Yapılacaklar:
**1)** Döviz kurları hakkındaki metne göre aşağıdaki soruları cevaplayın.
(a) Dolar cuma günü piyasaların kapanış saatinde hangi seviyeden işlem gördü?
(b) Euro cuma günü en yüksek kaç TL'yi gördü?
(c) Yeni kabine açıklandıktan sonra euro bankalararası piyasada yeni haftaya kaç liradan başladı?
**2)** Döviz kurları hakkındaki metinde euro için verilen bütün kur değerlerini sıralayın.
**3)** Döviz kurları hakkındaki metni kaldığı yerden sürdürün.

İncelenen Metin:
************
Cumhurbaşkanlığı Kabinesi’nin açıklanmasının ardından Kapalıçarşı’da 21 liranın üzerinde fiyatlanan dolar kuru, bankalararası piyasada da 21 lira seviyesinin üzerine çıktı.
Dolar, cuma günü Türkiye piyasalarının kapanış saatinde 20,95 TL seviyesinden işlem görürken; geçtiğimiz haftanın son işlem gününde gün içerisinde en düşük 20,78 TL seviyesini, en yüksek ise 21,16 TL seviyesini görmüştü.
Euro da cuma günü en yüksek 22,82 TL'yi görürken, en düşük 22,35 seviyesinden işlem görmüştü. Euro kapanış itibarıyla ise 22,45 seviyesinden fiyatlanmıştı.
Cumhurbaşkanlığı Erdoğan’ın yeni kabineyi açıklamasının ardından ise bankalararası piyasada dolar 21,11 liradan, euro 22,65 liradan yeni haftaya başladı.
Kaynak: Döviz.com - Amerikan Doları Banka Kurları
Dolar/TL bankalararası işlemlerde Cumhurbaşkanlığı seçiminin tamamlanmasının ardından ilk işlem gününü 20,04 liradan, 14 Mayıs'ta gerçekleşen seçimlerden önceki son işlem gününü ise 19,58'den tamamlamıştı.
************
Verilen Bilgiler:
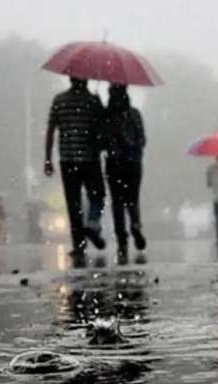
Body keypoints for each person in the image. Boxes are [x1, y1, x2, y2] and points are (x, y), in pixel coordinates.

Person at [44, 77, 106, 258]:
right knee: (98, 194)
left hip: (67, 160)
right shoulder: (93, 101)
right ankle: (93, 223)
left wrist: (48, 159)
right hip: (90, 159)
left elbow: (51, 130)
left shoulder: (59, 100)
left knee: (74, 203)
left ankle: (79, 245)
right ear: (86, 80)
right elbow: (102, 128)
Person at [103, 84, 147, 265]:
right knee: (132, 199)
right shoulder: (135, 114)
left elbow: (101, 141)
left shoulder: (107, 117)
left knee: (117, 202)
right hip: (133, 164)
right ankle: (135, 225)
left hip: (114, 165)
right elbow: (142, 139)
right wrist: (131, 146)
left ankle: (122, 238)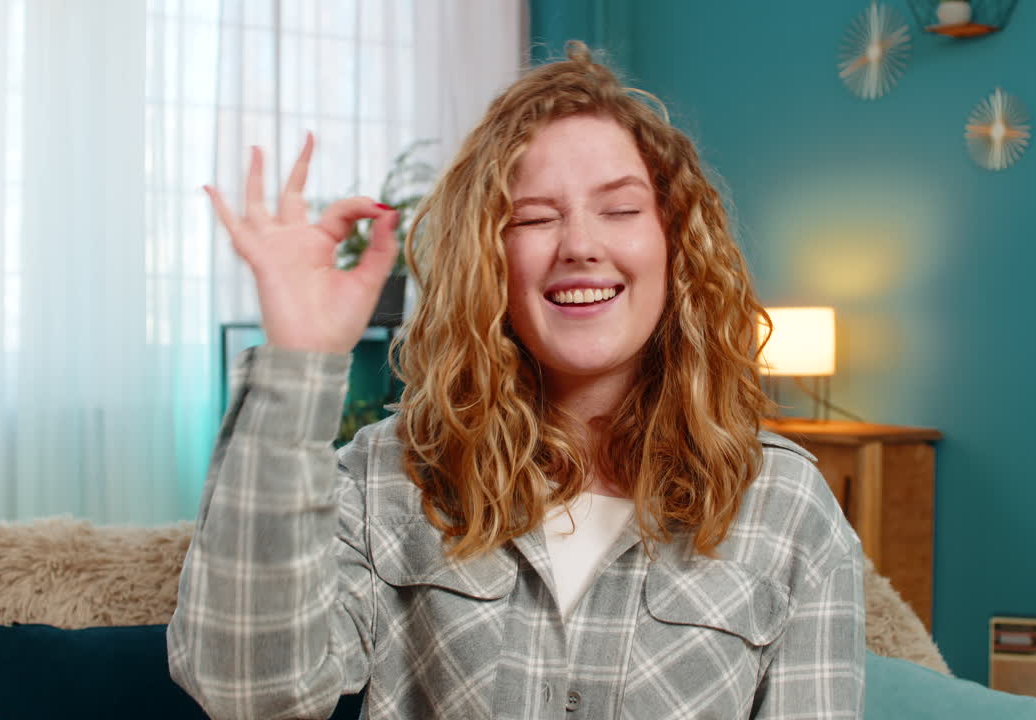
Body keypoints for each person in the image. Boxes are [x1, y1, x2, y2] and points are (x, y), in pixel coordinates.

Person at [167, 41, 864, 719]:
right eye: (534, 218)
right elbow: (252, 695)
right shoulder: (389, 478)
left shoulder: (788, 510)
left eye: (619, 209)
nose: (581, 245)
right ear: (488, 260)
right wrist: (299, 359)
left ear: (675, 244)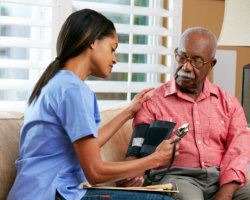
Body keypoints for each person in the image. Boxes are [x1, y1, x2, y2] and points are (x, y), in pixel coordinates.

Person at [7, 9, 179, 200]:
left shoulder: (51, 83)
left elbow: (89, 144)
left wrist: (129, 112)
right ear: (93, 41)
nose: (114, 59)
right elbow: (95, 173)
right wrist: (154, 159)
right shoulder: (74, 90)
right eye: (112, 49)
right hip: (53, 194)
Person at [123, 27, 250, 200]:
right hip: (178, 178)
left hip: (221, 178)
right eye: (182, 58)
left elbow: (239, 151)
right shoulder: (153, 101)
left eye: (196, 62)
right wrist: (129, 174)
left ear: (211, 64)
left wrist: (226, 193)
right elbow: (136, 149)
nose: (186, 67)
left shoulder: (228, 103)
************
Numaralı Cevaplar:
**1)**
(a) 20,95 TL
(b) 22,82 TL
(c) 22,65 lira

**2)** 22,82 TL, 22,35, 22,45, 22,65 lira

**3)**
Seçimler nedeniyle oluşan belirsizlik, artan talep ve yüksek cari açık ile dış ticaret açığına rağmen Merkez Bankası rezervlerinin tükenme noktasına gelmesi de kurun yükselmesindeki temel faktörler olarak finans piyasaları tarafından yakından izlenmişti.
Piyasaların "dolar kuru ne kadar olacak?" sorusuna yanıt vermek için yeni odak noktası ise Hazine ve Maliye Bakanlığı’na getirilen Mehmet Şimşek’in kendini piyasalara nasıl ispatlayacağı olacak.
Uzmanlar Mehmet Şimşek döneminden ne bekliyor?
“İstediği süre verilirse başarılı olacaktır”
ODTÜ Öğretim Üyesi Doç. Dr. Atılım Murat: Umutluyum, iyimserim. Mehmet Şimşek’in de önümüzdeki dönemde istediklerini yapabileceğini düşünüyorum. Geleneksel para politikalarına, serbest piyasaya mali disiplinden ödün vermeden dönüş sağlamak isteyecektir. Eski bakanlık dönemlerinden hatırladığımız gibi mali disipline çok önem verir, bir yere para harcayacaksa başka yerden para bulmaya çalışacaktır.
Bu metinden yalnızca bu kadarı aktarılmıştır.